A Graph Based Neural Network Approach to Immune Profiling of Multiplexed Tissue Samples.

出版信息

Annu Int Conf IEEE Eng Med Biol Soc. 2022 Jul;2022:3063-3067. doi: 10.1109/EMBC48229.2022.9871251.

DOI:10.1109/EMBC48229.2022.9871251
PMID:36085678
Abstract

Multiplexed immunofluorescence provides an un-precedented opportunity for studying specific cell-to-cell and cell microenvironment interactions.

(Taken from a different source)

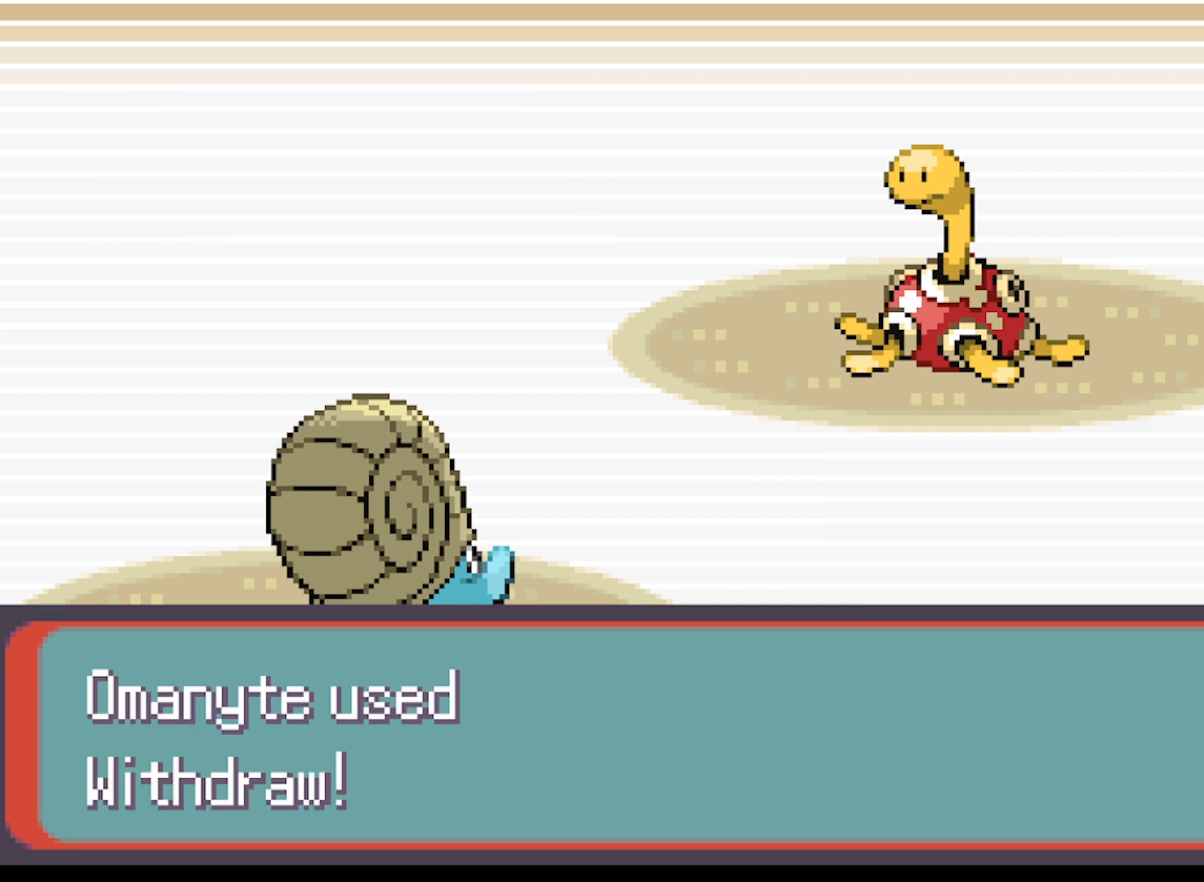
{"buttons": [], "left_stick": "center", "events": [[41, "B", "up"], [125, "B", "down"], [208, "B", "up"], [291, "B", "down"], [333, "B", "up"], [458, "B", "down"], [500, "B", "up"]]}
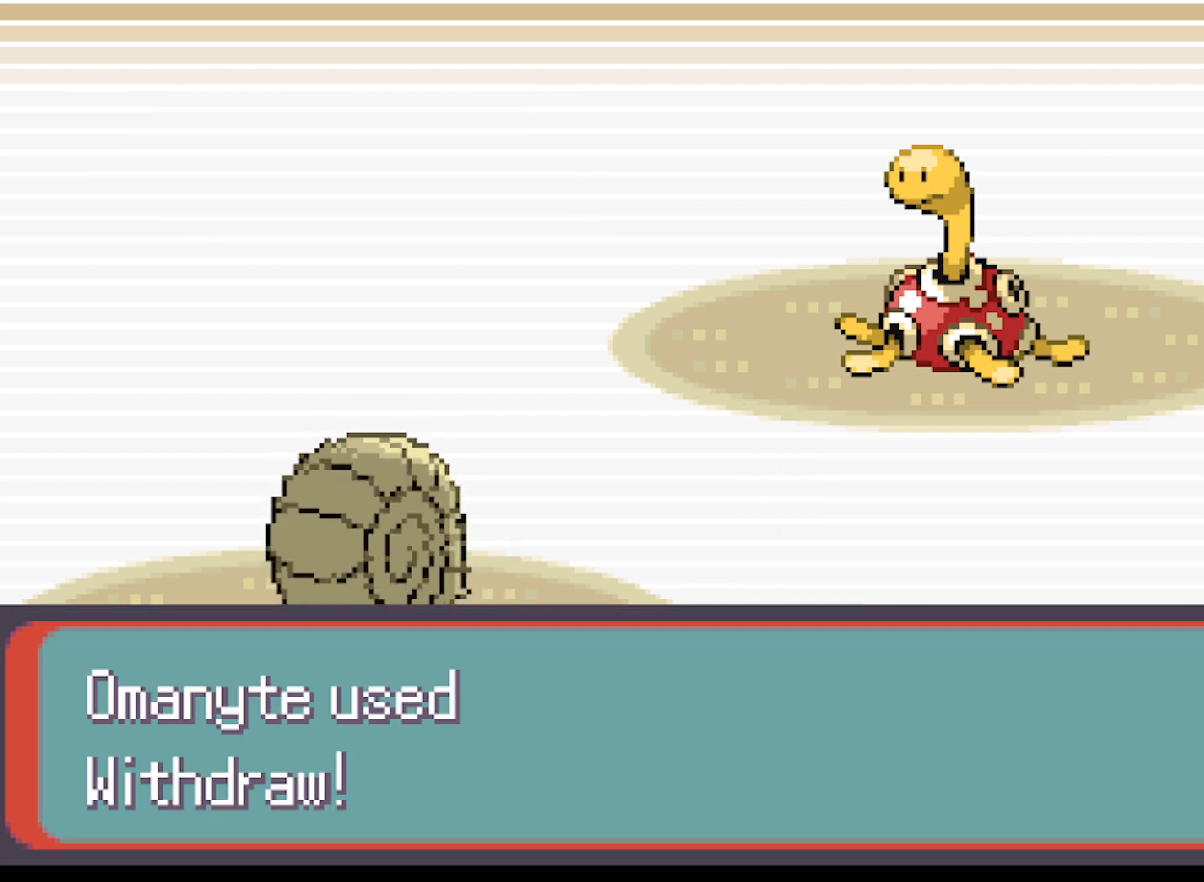
{"buttons": ["B"], "left_stick": "center", "events": [[125, "B", "down"], [167, "B", "up"], [292, "B", "down"], [334, "B", "up"], [459, "B", "down"]]}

We employ graph neural networks to combine features obtained from tissue morphology with measurements of protein expression to profile the tumour microenvironment associated with different tumour stages. Our framework presents a new approach to analysing and processing these complex multi-dimensional datasets that overcomes some of the key challenges in analysing these data and opens up the opportunity to abstract biologically meaningful interactions.

摘要

多重免疫荧光为研究特定细胞间和细胞微环境相互作用提供了前所未有的机会。我们利用图神经网络将组织形态学获得的特征与蛋白质表达测量值相结合,以分析与不同肿瘤阶段相关的肿瘤微环境。我们的框架提出了一种新的分析和处理这些复杂多维数据集的方法,克服了分析这些数据的一些关键挑战,并为提取有生物学意义的相互作用提供了机会。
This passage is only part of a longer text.